Féminisme et diversité de genre
Ouvrir la fenêtre et écouter
C’est en faisant la grève, au printemps 2012, que je me suis éveillée aux féminismes. À force de débattre de justice sociale avec d’autres étudiant·e·s, il m’est apparu que ces combats, contrairement à ce que j’avais cru, n’étaient pas « déjà gagnés ». J’avais bien sûr connu mon lot d’injustices liées au fait que je suis une femme, mais mon indignation à leur sujet était toute personnelle (j’ai envie de dire, aujourd’hui, égocentrique). Je ne voyais pas qu’autour de moi de tels obstacles se mettaient en travers du chemin de toutes les autres. Surtout, protégée par un milieu favorisé, par ma relative aisance à évoluer dans l’identité de genre féminine, par la couleur de ma peau, j’ignorais que les préjudices que je subissais n’étaient qu’une goutte d’eau dans l’océan.
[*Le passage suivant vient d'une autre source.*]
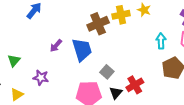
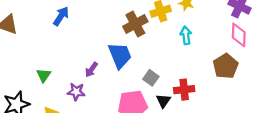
cyan arrow: (161, 41) -> (186, 35), moved
purple arrow: (56, 46) -> (91, 70), moved
red cross: (135, 85) -> (184, 90), turned 30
Plus jeune, j’adorais être one of the boys. J’étais bien fière qu’on me dise que je n’étais pas « comme les autres filles ». Je ne savais pas que toutes les personnes ne sont pas soit un gars, soit une fille. Comme la plupart des enfants de ma génération, j’ai grandi dans l’ignorance de la variété qui compose le monde, et mon esprit s’est développé dans une logique binaire, A ou B. Et B, le rôle féminin, me coinçait tellement.
On divise pour mieux régner, n’est-ce pas. Voilà ce que j’étais : divisée, disjointe de mes sœurs (ou adelphes, ce beau mot épicène qui désigne frère/sœur, utilisé dans certaines communautés queer). Rencontrer une foule de possibilités autres, notamment celles qui adviennent par l’ouverture du vocabulaire à des mots comme adelphe et non binaire, m’a permis d’entrevoir quelque chose comme la liberté.
Depuis, deux sources alimentent ma progression dans ce champ plein de découvertes révoltantes, débordant de beautés inespérées : mes ami·e·s écrivain·e·s, et les livres. Les un·e·s m’orientant sans relâche vers les autres, travaillant avec moi la matière souvent brute, bouleversante de ces essais, récits, romans, recueils de poèmes, bandes dessinées, manuels d’éducation sexuelle… Ces œuvres, nous les lisons avec joie ou colère, avec compassion ou dégoût ; elles repoussent nos limites respectives, elles élargissent nos horizons. J’ai dévoré Les argonautes de Maggie Nelson, traduit par un ami. Puis Quand je lis je m’invente de Suzanne Lamy, à la suggestion d’une autre amie qui en a signé la postface. Je me suis plongée dans les textes féroces de Josée Yvon. Nous ne sommes pas toujours d’accord, mes ami·e·s et moi, mes ami·e·s lecteurices, écrivain·e·s, libraires, éditeurices ou chercheur·ses. Mais nous cultivons l’affection et nous efforçons d’établir pour chacun·e l’espace nécessaire à la croissance.
Certaines convictions semblent plus politiques que d’autres. Je sais que le féminisme, a fortiori le féminisme intersectionnel tel que je l’apprends depuis maintenant dix ans avec enthousiasme, est vu par certain·e·s comme une perspective radicale qui ne peut qu’étouffer la littérature. C’est oublier que la littérature est une des voies privilégiées par lesquelles l’ordre du monde est défié, remodelé, imaginé autrement. L’engagement féministe est un engagement pour la dignité. Défendre la dignité de tou·te·s – pas seulement celle des hommes, des personnes blanches ou des personnes dont l’identité de genre est conforme à celle qu’on leur assigne à leur naissance : voilà comment s’enrichit la littérature. Je remercie donc Collections de me donner cette tribune, en formulant le souhait que ce ne soit qu’un des gestes qui permettront enfin d’ouvrir grand les fenêtres pour que ce vent de liberté, si vital, s’immisce partout et que chacun·e ait enfin voix au chapitre.